**Given passage:**
The United States economy expanded at a much slower annual rate in the final months of last year than initially estimated. The downwardly revised estimate of GDP growth was a sign that moderate growth characterized the fourth-quarter of 2013, and reflected the frigid temperatures that engulfed much of the nation in recent months as well as softer foreign demand for American products. Consumer spending once again carried the U.S. economy, but the American consumer spent less than originally estimated last quarter as wage growth and job creation continued to be weak. While consumer spending has been resilient, the economic environment has been undeniably difficult.
In the fourth-quarter of 2013, everyday private-sector activity drove the economy forward despite the macro-level problems that were plaguing the United States. According to the government’s initial projection, a 3.3 percent increase in real personal consumption expenditures in the three-month period drove overall gross domestic product growth for the period; consumer spending — uninspired by any meaningful increase in income — offset a 12.6 percent decrease in government spending in to push annual gross domestic product growth to 3.2 percent for the period. But upon a second look, using “more complete source data” than was available when the advanced estimate was made earlier this year, government economists determined that consumer spending was not as strong in the fourth quarter as previously calculated, forcing a downward revision of fourth-quarter GDP.
According to the “second” estimate released by the Department of Commerce’s Bureau of Economic Analysis, real GDP — the output of goods and services produced by labor and property located in the United States — increased at an annual rate of 2.4 percent in the fourth-quarter of last year. That 0.8 percentage point drop is equivalent to $32.7 billion.
In the third-quarter, real GDP increased 4.1 percent. That acceleration and the strong initial read of fourth-quarter GDP gave analysts and economists alike reason to believe economic growth would strengthen, job creation would increase, and wages would improve in 2014. Still, “while 2.4 percent is fairly sluggish,” High Frequency Economics chief economist Jim O’Sullivan wrote in a research note obtained by Forbes, the growth came “despite more adverse than usual weather at the end of the quarter and the government shutdown at the start. The shutdown directly subtracted 0.3 points from the growth rate through the government spending component, but there were likely other effects as well.”

**Record extracts:**
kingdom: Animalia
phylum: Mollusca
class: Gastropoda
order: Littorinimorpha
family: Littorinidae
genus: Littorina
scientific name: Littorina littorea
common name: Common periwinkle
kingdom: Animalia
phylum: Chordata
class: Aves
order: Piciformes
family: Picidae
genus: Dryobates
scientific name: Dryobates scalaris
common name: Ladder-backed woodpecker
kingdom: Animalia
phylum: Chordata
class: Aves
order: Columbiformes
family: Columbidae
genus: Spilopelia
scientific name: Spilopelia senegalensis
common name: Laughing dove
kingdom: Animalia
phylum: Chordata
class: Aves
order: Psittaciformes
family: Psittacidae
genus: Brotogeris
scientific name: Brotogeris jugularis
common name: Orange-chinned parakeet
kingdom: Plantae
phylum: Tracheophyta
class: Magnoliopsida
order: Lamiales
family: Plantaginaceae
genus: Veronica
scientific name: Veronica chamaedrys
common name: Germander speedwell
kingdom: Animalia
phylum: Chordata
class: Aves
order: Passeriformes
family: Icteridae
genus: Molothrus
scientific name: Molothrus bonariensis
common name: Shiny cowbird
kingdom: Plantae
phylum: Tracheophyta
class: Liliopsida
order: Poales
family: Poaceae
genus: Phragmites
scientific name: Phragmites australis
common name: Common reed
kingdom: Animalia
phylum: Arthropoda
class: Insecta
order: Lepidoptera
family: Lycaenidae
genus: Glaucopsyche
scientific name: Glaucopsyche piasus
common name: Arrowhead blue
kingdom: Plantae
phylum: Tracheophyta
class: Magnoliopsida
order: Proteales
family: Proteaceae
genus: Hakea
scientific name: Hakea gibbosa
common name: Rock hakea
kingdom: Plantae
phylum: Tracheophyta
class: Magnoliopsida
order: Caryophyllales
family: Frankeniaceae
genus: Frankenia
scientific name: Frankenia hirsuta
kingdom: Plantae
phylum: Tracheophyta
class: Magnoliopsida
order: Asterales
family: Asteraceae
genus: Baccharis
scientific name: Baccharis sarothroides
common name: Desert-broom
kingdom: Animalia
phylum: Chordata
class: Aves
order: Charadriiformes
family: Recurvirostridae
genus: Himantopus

**What you need to do:**
[A] In the GDP passage, at what annual rate did real GDP increase in the third quarter?
[B] List each distinct figure the GDP passage states in percent. Leave out figures given in percentage points or points.
[C] Extract the part of the GDP passage starting with "In the fourth-quarter of 2013, everyday" and going on through "of fourth-quarter GDP.".

**Final answers:**
[A] 4.1 percent

[B] 3.3 percent, 12.6 percent, 3.2 percent, 2.4 percent, 4.1 percent

[C]
In the fourth-quarter of 2013, everyday private-sector activity drove the economy forward despite the macro-level problems that were plaguing the United States. According to the government’s initial projection, a 3.3 percent increase in real personal consumption expenditures in the three-month period drove overall gross domestic product growth for the period; consumer spending — uninspired by any meaningful increase in income — offset a 12.6 percent decrease in government spending in to push annual gross domestic product growth to 3.2 percent for the period. But upon a second look, using “more complete source data” than was available when the advanced estimate was made earlier this year, government economists determined that consumer spending was not as strong in the fourth quarter as previously calculated, forcing a downward revision of fourth-quarter GDP.